Using carbonate- and sulfate-based systems, several strategies to
control crystal morphology are developed. Small organic additives are
shown to direct growth by selectively inhibiting specific crystal faces,
enabling hierarchical multilayered structures. Silica enables the
formation of compact, shape-controlled spherulites with tunable size,
and allows growth to be paused and resumed, facilitating sequential
shaping into non-classical geometries. In another system, silica can
induce growth reorientation and morphological transitions, generating
complex structures even outside classical biomorph-forming conditions.
Additionally, self-assembled nanocrystals are introduced as nucleation
directors, allowing precise spatial and crystallographic control over
sequential crystal growth. This approach enables the construction of
complex, hierarchical architectures and their transformation into
single-material systems through ion-exchange processes.
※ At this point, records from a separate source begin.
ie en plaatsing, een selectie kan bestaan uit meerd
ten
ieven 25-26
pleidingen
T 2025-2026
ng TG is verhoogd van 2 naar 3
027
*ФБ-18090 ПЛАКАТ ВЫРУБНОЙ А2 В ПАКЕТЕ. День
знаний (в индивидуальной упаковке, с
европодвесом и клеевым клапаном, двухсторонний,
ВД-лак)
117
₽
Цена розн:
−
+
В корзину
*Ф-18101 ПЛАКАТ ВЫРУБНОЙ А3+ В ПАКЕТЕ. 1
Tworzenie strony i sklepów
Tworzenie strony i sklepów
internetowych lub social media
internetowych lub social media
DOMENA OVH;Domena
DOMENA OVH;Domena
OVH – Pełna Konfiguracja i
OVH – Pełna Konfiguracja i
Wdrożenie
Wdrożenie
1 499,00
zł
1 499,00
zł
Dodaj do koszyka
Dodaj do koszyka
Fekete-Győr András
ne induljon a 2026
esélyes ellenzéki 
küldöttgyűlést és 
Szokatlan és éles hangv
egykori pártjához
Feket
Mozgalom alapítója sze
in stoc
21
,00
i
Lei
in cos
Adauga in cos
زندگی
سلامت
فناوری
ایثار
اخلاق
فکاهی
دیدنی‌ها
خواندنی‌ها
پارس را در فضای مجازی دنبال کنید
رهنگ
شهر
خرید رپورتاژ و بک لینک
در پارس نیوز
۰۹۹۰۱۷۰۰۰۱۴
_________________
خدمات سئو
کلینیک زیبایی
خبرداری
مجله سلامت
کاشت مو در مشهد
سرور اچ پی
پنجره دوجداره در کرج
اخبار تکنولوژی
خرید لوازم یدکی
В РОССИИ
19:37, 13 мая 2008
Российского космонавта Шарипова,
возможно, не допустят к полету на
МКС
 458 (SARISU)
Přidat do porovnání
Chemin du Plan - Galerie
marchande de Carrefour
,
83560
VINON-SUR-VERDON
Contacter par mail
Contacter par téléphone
Across these systems, the results show that morphological complexity
emerges from fundamental physical and chemical principles, including
crystallographic anisotropy, diffusion-limited growth, and kinetic
inhibition. The findings highlight new routes toward the rational design
of inorganic materials with tailored architectures. More broadly, this
work contributes to bridging crystal growth science with materials
engineering, while pointing toward the need for predictive frameworks to
better understand and control additive-directed crystallization.